George W Bush, MBA

Managing America

By Quentin Langley

Dateline 27 July 2004

Critics of the Bush administration have lined up to call for the resignation of senior figures, especially in the management of international affairs. Liberals have demanded the dismissal of Donald Rumsfeld. Some people have suggested the President’s electoral prospects would be stronger without Dick Cheney. Conservatives long for Colin Powell to be replaced.

Such ideological discussions are misguided, because they misunderstand the decision making process of the Bush administration. If Powell or Rumsfeld were to leave the administration, or if Cheney or Rice were to be moved to a different position, it is unlikely to make any difference to US policy for as long as the President remains in place.

It is easy to forget that George W Bush is the first US President with a management qualification. The management structures of his foreign policy team are extremely robust, and not dependent on any one or two individuals. Broadly there are three ideological positions represented in the administration: the neocons (Cheney and Wolfowitz); hard-line Realpolitik (Rumsfeld) and internationalism (Powell, Armitage, and, until now, Tenet). These three groups debate the merits of their positions both inside the administration and in public. The President and National Security Adviser then sift through the policy proposals and President decides on the policy.
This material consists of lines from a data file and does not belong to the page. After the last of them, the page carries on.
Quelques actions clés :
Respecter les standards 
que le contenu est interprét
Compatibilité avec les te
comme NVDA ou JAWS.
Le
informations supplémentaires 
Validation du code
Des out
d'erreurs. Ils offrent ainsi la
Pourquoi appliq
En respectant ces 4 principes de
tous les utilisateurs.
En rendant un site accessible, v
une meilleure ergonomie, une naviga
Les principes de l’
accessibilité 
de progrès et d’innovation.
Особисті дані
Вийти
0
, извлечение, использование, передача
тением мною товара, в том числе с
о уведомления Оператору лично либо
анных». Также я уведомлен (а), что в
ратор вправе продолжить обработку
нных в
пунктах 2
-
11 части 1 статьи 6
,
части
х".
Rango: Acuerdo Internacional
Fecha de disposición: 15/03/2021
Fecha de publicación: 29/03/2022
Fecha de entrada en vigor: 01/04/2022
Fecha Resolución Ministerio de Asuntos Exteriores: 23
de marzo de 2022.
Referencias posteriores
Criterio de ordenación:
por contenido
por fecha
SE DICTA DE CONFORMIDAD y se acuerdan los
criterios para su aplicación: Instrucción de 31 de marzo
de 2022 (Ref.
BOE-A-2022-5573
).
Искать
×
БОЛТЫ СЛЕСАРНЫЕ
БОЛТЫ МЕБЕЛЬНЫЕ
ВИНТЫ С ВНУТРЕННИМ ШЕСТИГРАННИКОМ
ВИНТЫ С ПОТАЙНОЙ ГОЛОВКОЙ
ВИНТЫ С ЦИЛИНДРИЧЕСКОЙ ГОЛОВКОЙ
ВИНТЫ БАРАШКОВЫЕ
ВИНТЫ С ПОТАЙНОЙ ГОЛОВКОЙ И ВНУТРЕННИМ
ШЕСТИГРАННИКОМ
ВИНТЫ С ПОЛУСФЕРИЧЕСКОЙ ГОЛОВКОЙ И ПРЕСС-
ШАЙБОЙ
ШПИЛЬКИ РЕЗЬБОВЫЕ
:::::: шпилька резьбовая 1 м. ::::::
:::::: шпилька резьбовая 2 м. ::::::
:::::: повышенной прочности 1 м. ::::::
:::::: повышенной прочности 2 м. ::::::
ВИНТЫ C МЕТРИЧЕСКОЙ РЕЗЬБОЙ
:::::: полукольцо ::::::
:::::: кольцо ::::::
From that point on everyone is expected to support the policy and no further public debate is allowed.

Such a management structure is vastly superior to the haphazard policy making of the Clinton years, let alone the chaos of the Carter administration, and is much less dependent on the personal chemistry of two individuals than was the policy making of the first Bush administration. It is a structure in which the cast members can change while the policy remains in place. If Powell is not representing the internationalist view in the next Bush administration, then someone else will be. This is not to say, of course, that the internationalist position, or indeed either of the other two, always prevails. But it is important to the President to hear all three positions before making his decision.

This naturally raises the important question as to why the management of the Bush domestic agenda has not been as strong. There is no central decision making structure and no co-ordination.

The Bush election agenda was 75% domestic affairs. He chose four principal themes and hammered away at them: tax cuts, social security reform, school choice and missile defence. The actual record has been mixed. In his first year he made solid progress in all four areas, but since then the focus on domestic policy has vanished. Even after regaining full Republican control of Congress, the domestic agenda is still in a state of confusion.

The No Child Left Behind Act was rather mixed in both its intentions and its results. It has clear centralising tendencies, which in part conflict with the Tenth Amendment. But one of the things it requires of the states is more information to parents, which is in itself decentralising, and is in line with the Tenth Amendment’s stricture that powers not expressly delegated to the US are reserved to the states or to the people. Had it been the first in a series of initiatives, later ones moving beyond information for parents and guaranteeing them rights, it could have been seen as an important step in realising school choice. In actuality there has been little further progress at the federal level.

Early on the President established a commission to report on social security. It produced good ideas, but, again, there has been little in the way of further progress. The only initiative from Tommy Thompson has been the prescription drugs policy, which just makes social security even less affordable.

On economic policy the team has been weak and rudderless. Changing the Treasury Secretary seemed like a good idea, but yielded nothing. The commitment to free trade has been patchy. Only tax cuts brighten an otherwise dismal first term.

The explanation is probably that the President, given his background and close-up view of his father’s defeat following a first term that neglected domestic policy, intended to manage and lead domestic affairs himself.

He had probably intended to allow his highly capable international team a fairly free hand. The veteran British politician Harold Macmillan was once asked what he most feared and replied: “Events, dear boy, events.” If this President intended to be a domestic President, then Harold Macmillan’s nemesis interfered big time.

The second term will require a major restructuring of the domestic policy team. Someone the President trusts will need to be appointed as a domestic equivalent of Condoleeza Rice, to act as policy analyst and co-ordinator. The strengths of the international team’s robust structure need to be applied at home.